Houve muitos exageros desnecessários que teriam sido suficientes para uma revisão substancial da legislação, mas terá sido prudente passar do 80 para o oito? “Podia existir sempre ar novo”, garantem-nos os técnicos, mas o mercado não respondeu. “As tomadas de ar novo e saídas de ar exterior tinham de estar distanciadas, o que não facilitava a vida aos engenheiros e arquitectos. Havia uma exigência de qualidade e de custos energéticos que não foi acolhida”, explica Peixeiro Ramos. “A revisão de 2013 preocupou-se apenas com a energia, descurando a QAI. No entanto, cada dia que passa, devido à necessidade de utilização de energia a que se encontra ligada, a QAI deve ser reincorporada na regulamentação térmica”. A altura era de crise económica, o que não ajudou. “Mantiveram-se os requisitos de caudais de ar e microbiológicos embora tenham sido muito atenuados. As razões não foram apenas económicas. Dentro do sector, na área da hotelaria, houve uma grande relutância em manter as coisas como estavam. A legislação de 2013 podia ter sido diferente e mais equilibrada”, conclui.

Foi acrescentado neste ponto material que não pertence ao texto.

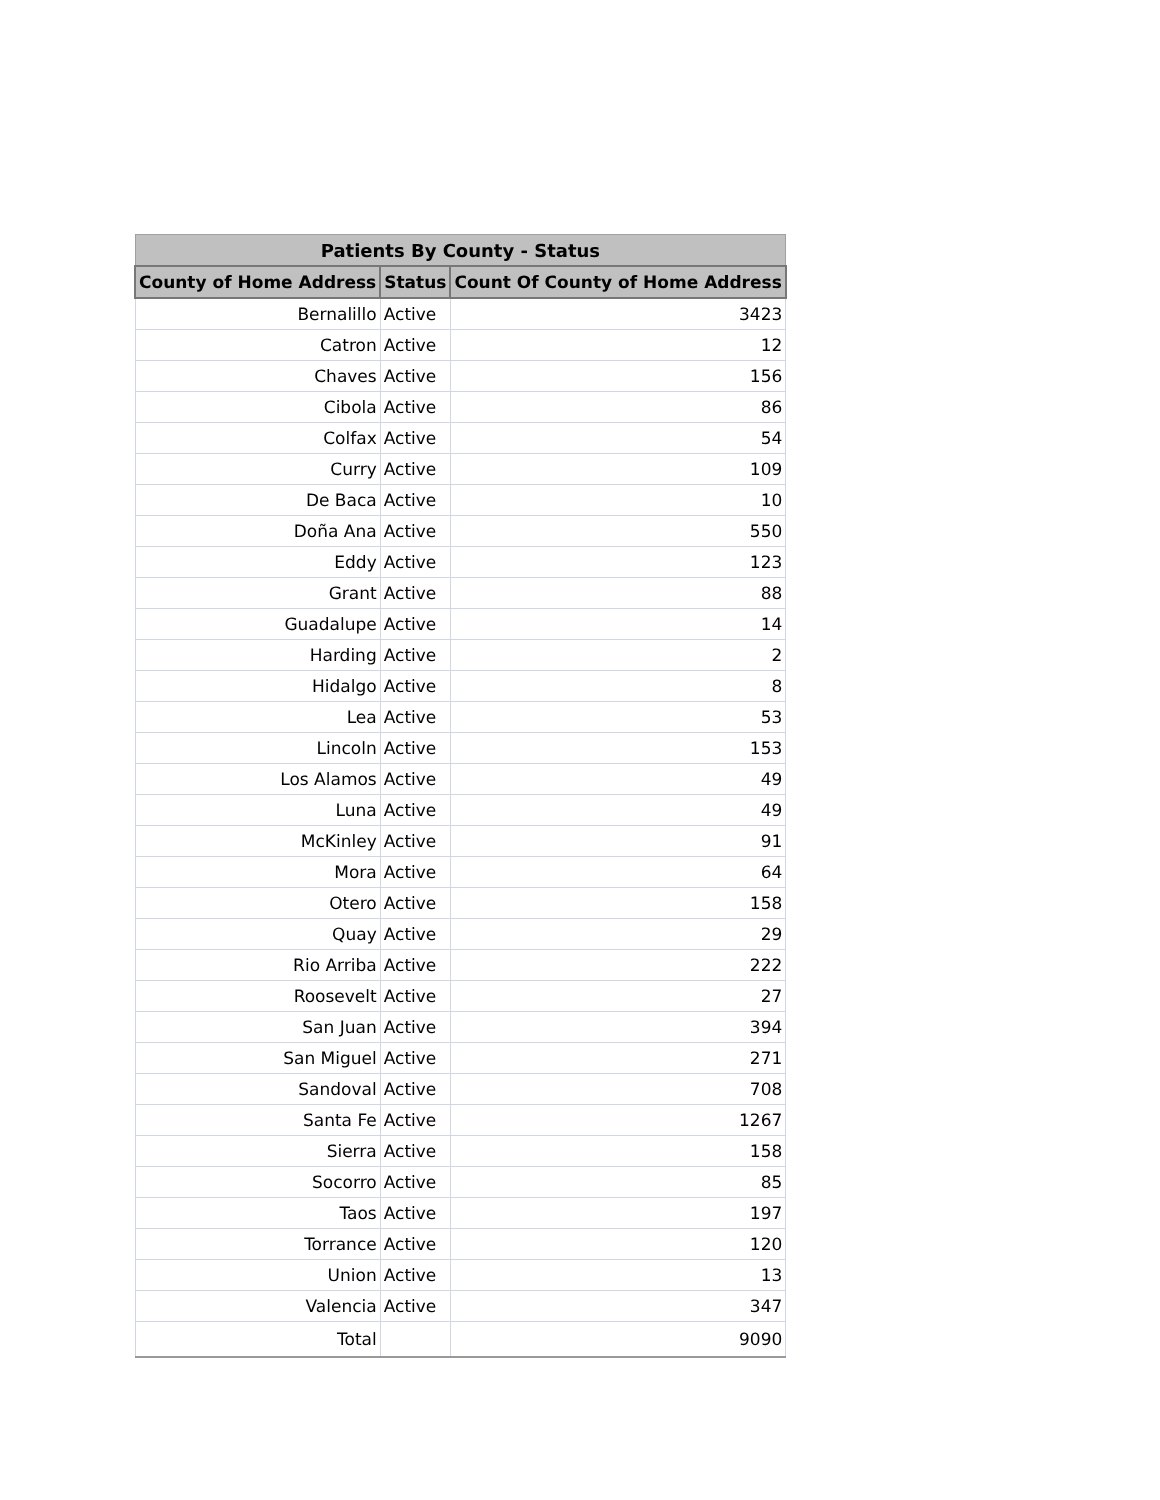| Patients By County - Status | | |
| --- | --- | --- |
| County of Home Address | Status | Count Of County of Home Address |
| Bernalillo | Active | 3423 |
| Catron | Active | 12 |
| Chaves | Active | 156 |
| Cibola | Active | 86 |
| Colfax | Active | 54 |
| Curry | Active | 109 |
| De Baca | Active | 10 |
| Doña Ana | Active | 550 |
| Eddy | Active | 123 |
| Grant | Active | 88 |
| Guadalupe | Active | 14 |
| Harding | Active | 2 |
| Hidalgo | Active | 8 |
| Lea | Active | 53 |
| Lincoln | Active | 153 |
| Los Alamos | Active | 49 |
| Luna | Active | 49 |
| McKinley | Active | 91 |
| Mora | Active | 64 |
| Otero | Active | 158 |
| Quay | Active | 29 |
| Rio Arriba | Active | 222 |
| Roosevelt | Active | 27 |
| San Juan | Active | 394 |
| San Miguel | Active | 271 |
| Sandoval | Active | 708 |
| Santa Fe | Active | 1267 |
| Sierra | Active | 158 |
| Socorro | Active | 85 |
| Taos | Active | 197 |
| Torrance | Active | 120 |
| Union | Active | 13 |
| Valencia | Active | 347 |
| Total | | 9090 |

Para Carlos Aires, “a melhoria dos caudais de ar novo ajuda certamente. A ventilação natural funciona bem quando há diferenciais térmicos que a garantam e, numa boa parte do ano, podermos ter janelas abertas, mas sabemos que nem sempre funcionam. Distribuição do ar, filtragem e manutenção têm implicações no conforto e eficiência energética das instalações, mas não me parece que possam ajudar a mitigar a pandemia”. Por sua vez, “as inspecções periódicas nunca passaram do papel e serão difíceis de implementar”. Já no que se refere à certificação QAI, “seria bom reintroduzi-la, embora não se saiba como vai reagir o mercado, porque houve pessoas a investir em equipamento QAI que, de repente, viram os seus investimentos ir por água abaixo”.

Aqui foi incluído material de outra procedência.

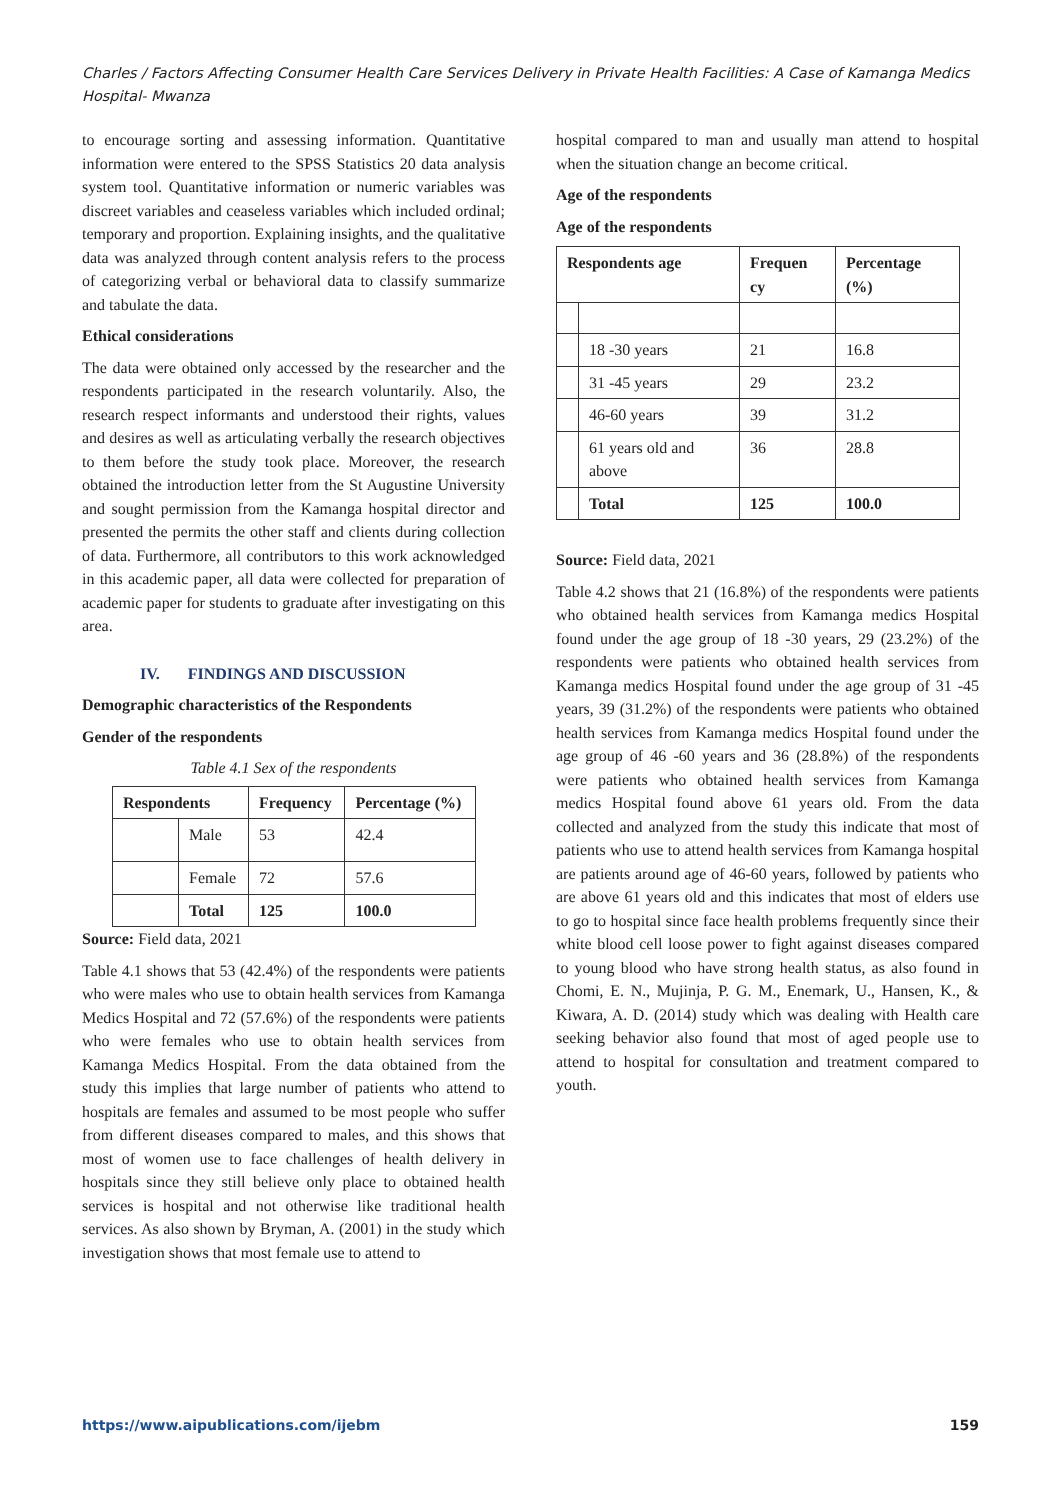Charles / Factors Affecting Consumer Health Care Services Delivery in Private Health Facilities: A Case of Kamanga Medics Hospital- Mwanza
to encourage sorting and assessing information. Quantitative information were entered to the SPSS Statistics 20 data analysis system tool. Quantitative information or numeric variables was discreet variables and ceaseless variables which included ordinal; temporary and proportion. Explaining insights, and the qualitative data was analyzed through content analysis refers to the process of categorizing verbal or behavioral data to classify summarize and tabulate the data.
Ethical considerations
The data were obtained only accessed by the researcher and the respondents participated in the research voluntarily. Also, the research respect informants and understood their rights, values and desires as well as articulating verbally the research objectives to them before the study took place. Moreover, the research obtained the introduction letter from the St Augustine University and sought permission from the Kamanga hospital director and presented the permits the other staff and clients during collection of data. Furthermore, all contributors to this work acknowledged in this academic paper, all data were collected for preparation of academic paper for students to graduate after investigating on this area.
IV. FINDINGS AND DISCUSSION
Demographic characteristics of the Respondents
Gender of the respondents
Table 4.1 Sex of the respondents
| Respondents | | Frequency | Percentage (%) |
| --- | --- | --- | --- |
| | Male | 53 | 42.4 |
| | Female | 72 | 57.6 |
| | Total | 125 | 100.0 |
Source: Field data, 2021
Table 4.1 shows that 53 (42.4%) of the respondents were patients who were males who use to obtain health services from Kamanga Medics Hospital and 72 (57.6%) of the respondents were patients who were females who use to obtain health services from Kamanga Medics Hospital. From the data obtained from the study this implies that large number of patients who attend to hospitals are females and assumed to be most people who suffer from different diseases compared to males, and this shows that most of women use to face challenges of health delivery in hospitals since they still believe only place to obtained health services is hospital and not otherwise like traditional health services. As also shown by Bryman, A. (2001) in the study which investigation shows that most female use to attend to
hospital compared to man and usually man attend to hospital when the situation change an become critical.
Age of the respondents
Age of the respondents
| Respondents age | | Frequen cy | Percentage (%) |
| --- | --- | --- | --- |
| | 18 -30 years | 21 | 16.8 |
| | 31 -45 years | 29 | 23.2 |
| | 46-60 years | 39 | 31.2 |
| | 61 years old and above | 36 | 28.8 |
| | Total | 125 | 100.0 |
Source: Field data, 2021
Table 4.2 shows that 21 (16.8%) of the respondents were patients who obtained health services from Kamanga medics Hospital found under the age group of 18 -30 years, 29 (23.2%) of the respondents were patients who obtained health services from Kamanga medics Hospital found under the age group of 31 -45 years, 39 (31.2%) of the respondents were patients who obtained health services from Kamanga medics Hospital found under the age group of 46 -60 years and 36 (28.8%) of the respondents were patients who obtained health services from Kamanga medics Hospital found above 61 years old. From the data collected and analyzed from the study this indicate that most of patients who use to attend health services from Kamanga hospital are patients around age of 46-60 years, followed by patients who are above 61 years old and this indicates that most of elders use to go to hospital since face health problems frequently since their white blood cell loose power to fight against diseases compared to young blood who have strong health status, as also found in Chomi, E. N., Mujinja, P. G. M., Enemark, U., Hansen, K., & Kiwara, A. D. (2014) study which was dealing with Health care seeking behavior also found that most of aged people use to attend to hospital for consultation and treatment compared to youth.
https://www.aipublications.com/ijebm 159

Para o investigador José Luís Alexandre, a distribuição do ar é um factor decisivo para mitigar o contágio. “Esta situação (pandemia) acabou por expor a falta de qualidade dos nossos edifícios ao nível do ar condicionado”. Para este docente do Departamento de Engenharia Mecânica da Faculdade de Engenharia da Universidade do Porto, “o problema maior não está na ‘pureza’ do ar, mas no seu trajecto”.

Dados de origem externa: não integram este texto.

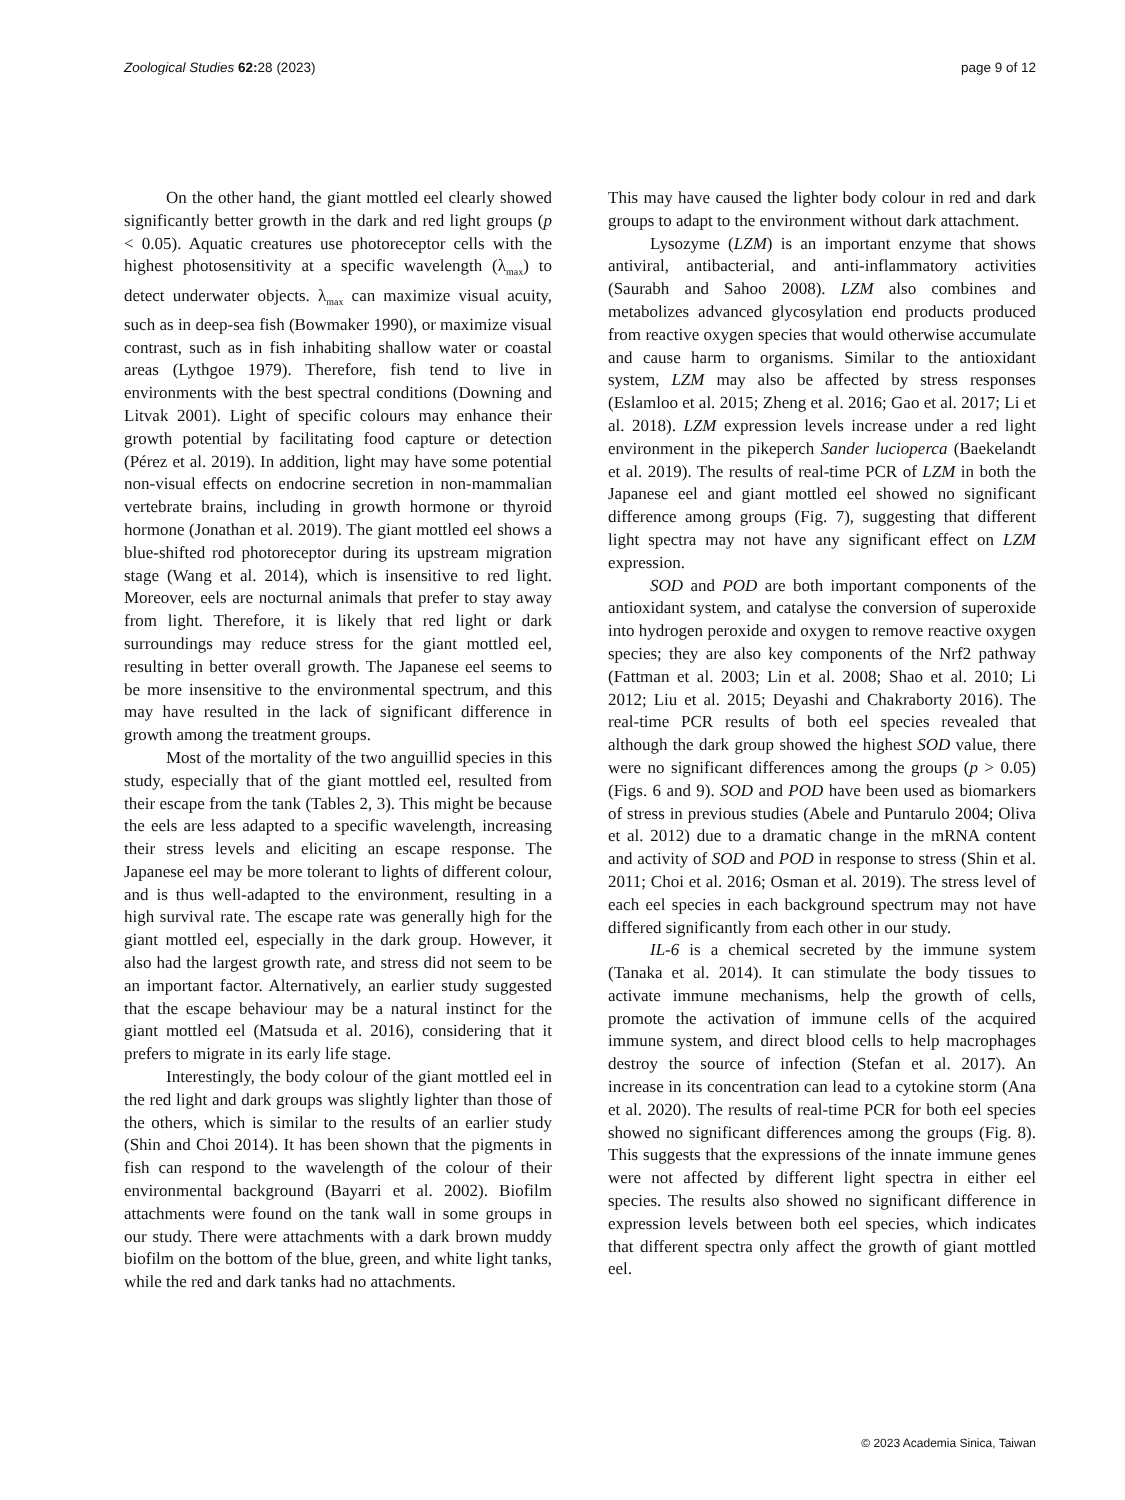Zoological Studies 62: 28 (2023) page 9 of 12
On the other hand, the giant mottled eel clearly showed significantly better growth in the dark and red light groups (p < 0.05). Aquatic creatures use photoreceptor cells with the highest photosensitivity at a specific wavelength (λ<sub>max</sub>) to detect underwater objects. λ<sub>max</sub> can maximize visual acuity, such as in deep-sea fish (Bowmaker 1990), or maximize visual contrast, such as in fish inhabiting shallow water or coastal areas (Lythgoe 1979). Therefore, fish tend to live in environments with the best spectral conditions (Downing and Litvak 2001). Light of specific colours may enhance their growth potential by facilitating food capture or detection (Pérez et al. 2019). In addition, light may have some potential non-visual effects on endocrine secretion in non-mammalian vertebrate brains, including in growth hormone or thyroid hormone (Jonathan et al. 2019). The giant mottled eel shows a blue-shifted rod photoreceptor during its upstream migration stage (Wang et al. 2014), which is insensitive to red light. Moreover, eels are nocturnal animals that prefer to stay away from light. Therefore, it is likely that red light or dark surroundings may reduce stress for the giant mottled eel, resulting in better overall growth. The Japanese eel seems to be more insensitive to the environmental spectrum, and this may have resulted in the lack of significant difference in growth among the treatment groups.
Most of the mortality of the two anguillid species in this study, especially that of the giant mottled eel, resulted from their escape from the tank (Tables 2, 3). This might be because the eels are less adapted to a specific wavelength, increasing their stress levels and eliciting an escape response. The Japanese eel may be more tolerant to lights of different colour, and is thus well-adapted to the environment, resulting in a high survival rate. The escape rate was generally high for the giant mottled eel, especially in the dark group. However, it also had the largest growth rate, and stress did not seem to be an important factor. Alternatively, an earlier study suggested that the escape behaviour may be a natural instinct for the giant mottled eel (Matsuda et al. 2016), considering that it prefers to migrate in its early life stage.
Interestingly, the body colour of the giant mottled eel in the red light and dark groups was slightly lighter than those of the others, which is similar to the results of an earlier study (Shin and Choi 2014). It has been shown that the pigments in fish can respond to the wavelength of the colour of their environmental background (Bayarri et al. 2002). Biofilm attachments were found on the tank wall in some groups in our study. There were attachments with a dark brown muddy biofilm on the bottom of the blue, green, and white light tanks, while the red and dark tanks had no attachments.
This may have caused the lighter body colour in red and dark groups to adapt to the environment without dark attachment.
Lysozyme (LZM) is an important enzyme that shows antiviral, antibacterial, and anti-inflammatory activities (Saurabh and Sahoo 2008). LZM also combines and metabolizes advanced glycosylation end products produced from reactive oxygen species that would otherwise accumulate and cause harm to organisms. Similar to the antioxidant system, LZM may also be affected by stress responses (Eslamloo et al. 2015; Zheng et al. 2016; Gao et al. 2017; Li et al. 2018). LZM expression levels increase under a red light environment in the pikeperch Sander lucioperca (Baekelandt et al. 2019). The results of real-time PCR of LZM in both the Japanese eel and giant mottled eel showed no significant difference among groups (Fig. 7), suggesting that different light spectra may not have any significant effect on LZM expression.
SOD and POD are both important components of the antioxidant system, and catalyse the conversion of superoxide into hydrogen peroxide and oxygen to remove reactive oxygen species; they are also key components of the Nrf2 pathway (Fattman et al. 2003; Lin et al. 2008; Shao et al. 2010; Li 2012; Liu et al. 2015; Deyashi and Chakraborty 2016). The real-time PCR results of both eel species revealed that although the dark group showed the highest SOD value, there were no significant differences among the groups (p > 0.05) (Figs. 6 and 9). SOD and POD have been used as biomarkers of stress in previous studies (Abele and Puntarulo 2004; Oliva et al. 2012) due to a dramatic change in the mRNA content and activity of SOD and POD in response to stress (Shin et al. 2011; Choi et al. 2016; Osman et al. 2019). The stress level of each eel species in each background spectrum may not have differed significantly from each other in our study.
IL-6 is a chemical secreted by the immune system (Tanaka et al. 2014). It can stimulate the body tissues to activate immune mechanisms, help the growth of cells, promote the activation of immune cells of the acquired immune system, and direct blood cells to help macrophages destroy the source of infection (Stefan et al. 2017). An increase in its concentration can lead to a cytokine storm (Ana et al. 2020). The results of real-time PCR for both eel species showed no significant differences among the groups (Fig. 8). This suggests that the expressions of the innate immune genes were not affected by different light spectra in either eel species. The results also showed no significant difference in expression levels between both eel species, which indicates that different spectra only affect the growth of giant mottled eel.
© 2023 Academia Sinica, Taiwan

“Actualmente, existem duas linhas de pensamento no que diz respeito à transmissão do vírus que causa a Covid-19: a primeira é que o vírus é transmitido pessoa-a-pessoa através de gotículas a distâncias relativamente curtas; a segunda é que o vírus pode ser transportado pelo ar em partículas inferiores a 5μ e constituir risco de infecção a distâncias superiores a 2m, embora, neste caso, não exista consenso quanto à dose necessária. Em qualquer das situações, os sistemas de AVAC são muito importantes ao promoverem a QAI, através da filtragem, da renovação do ar viciado e da manutenção do conforto, e, por consequência, o não enfraquecimento do sistema imunitário dos ocupantes”, explica Peixeiro Ramos. Temos a tendência para pensar na ventilação “para baixar as concentrações de contaminantes no ambiente interior, mas isso, por si só, não chega. Temos de ver a ventilação como a solução para a manutenção da saúde dos ocupantes sem estar subjugada à energia, ao conforto ou à estética”, adianta.
Seja qual for a estratégia a adoptar, há muitos erros que já não podemos cometer. Um deles passa por não deixar de ouvir as pessoas com experiência e conhecimento nesta área. Depois, tem de haver vontade para se tomarem decisões, criar orientações simples e um sistema de fiscalização eficiente. Ficamos à espera.